What do you think, Newbiewar?

Edited by Croc
Posted
Kick the Bitch to the curb! JK! Look when I got married Mrs. PCS brought 5000 credit card debt and a Toyota into the marriage. I got rid of them both (the debt and the Toyota) slowly and surely, but you have to work together as a team to get this accomplished.

Try making her sign a contract with you to reduce both your debt, maybe that will make it a little more real to her when your out of the country.

P.S. Thanks for all you do to protect our freedom, Thursday just happened to be the anniversary of VE day in Europe. Thats when the Nazi's finally surrendered.

I agree with him on this one. My buddy tried it, and it does work. :)

Posted
This sentence contradicts itself. Yes, she didn't respect a mutual decision, but the whole "man = head of the house" is soooooo quaint and really doesn't have a place in this day and age. Trust me, she'd resent it.

Not a contradiction if done properly. I've never not seen it work as long as it wasn't a domineering or tyrannical situation, which is what I think you're envisioning.

I'm with Borger--do a contract about it. I'd also see about couples financial counseling--if, of course, that's affordable. At the very least, see if a mutual, neutral friend is in the financial planning sector to see what options are in play and maybe the two of them can work something out.

Also, instead of thinking in terms of "X sum of money will go toward debt repayment," how about setting aside a portion of the paychecks, say 10%, and then gradually pay the debt off with that? Since it's a marriage, the two debts really are a "couple's debt" and setting up a specific bank account for bills might not be a bad idea. Once the debt is paid off, this could easily morph into a joint account, so each has their own discretionary accounts, plus the joint account for joint purchases or bills payments.

What do you think, Newbiewar?

This is good stuff right here.

Posted

Get some books from the Library on budgeting, go out to eat at a cheap resteraunt where the two of you can be alone for 2-3 hours at a booth and agree to hammer out a budget.

Set up everything on auto-withdrawl so you have no late fees.
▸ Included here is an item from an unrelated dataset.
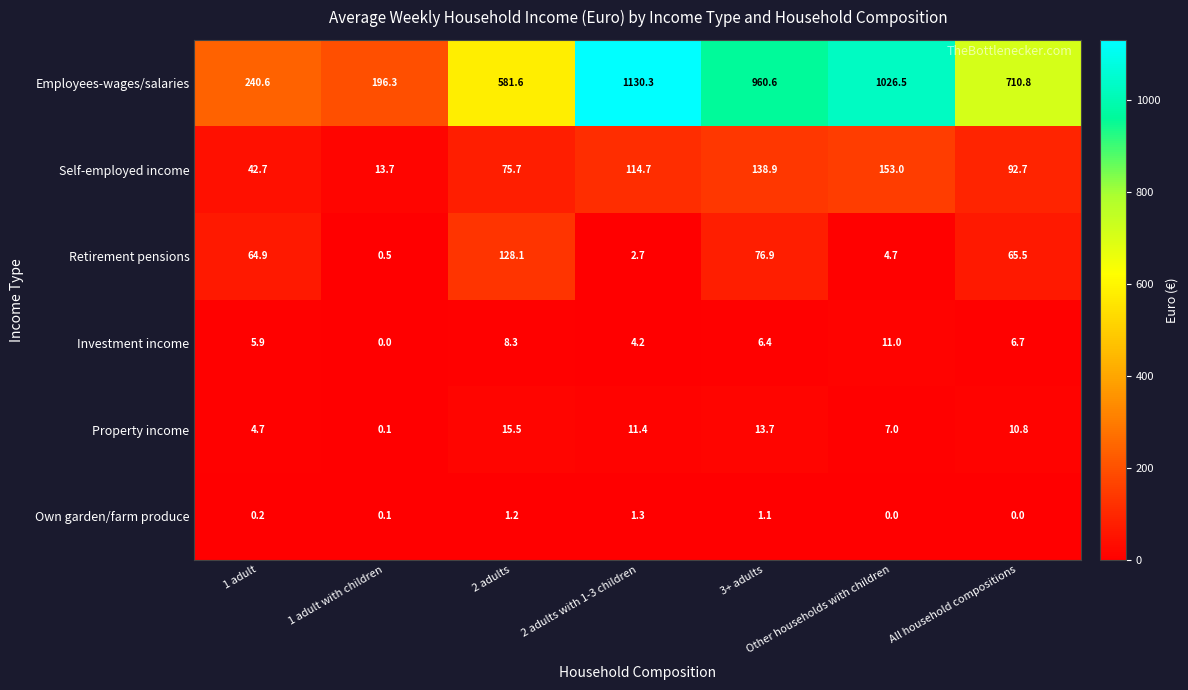

What is the total value across all series at 2 adults?

810.4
Use cash for all budget items (groc, clothes, etc.) so you don't overspend.

Buy everything you can used (thrift stores are great) and limit going out to eat.
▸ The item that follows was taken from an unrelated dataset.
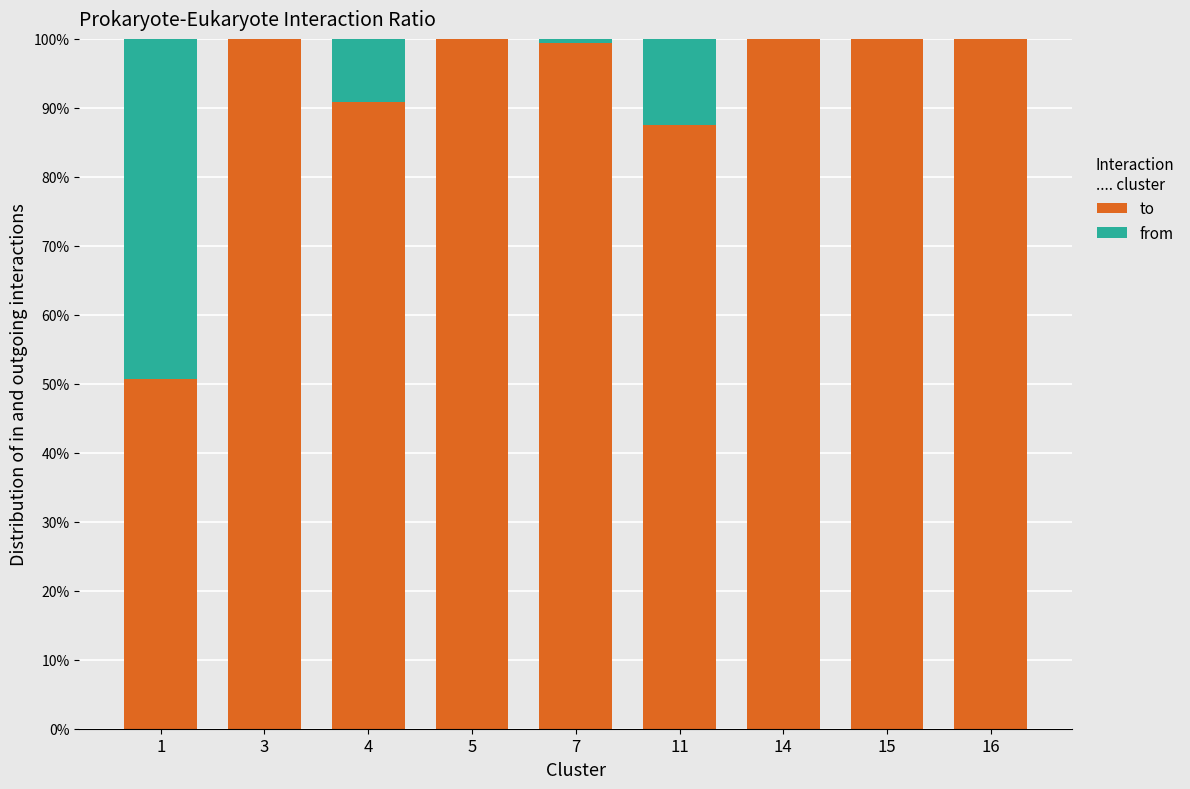

The to series shows 100.0 at 5. True or false?

True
Get in the habbit of living simply.

This has worked for the Mrs. and I, and we have $1000 on the credit card I'm paying off this month, a small car loan, and a mortagae and that's it...with 5 kids.

You can do it, the important part is to hammer things out together and agree to things.

Also, give yourselves some spending money because if you have no spending $ your going to cheat on your budget.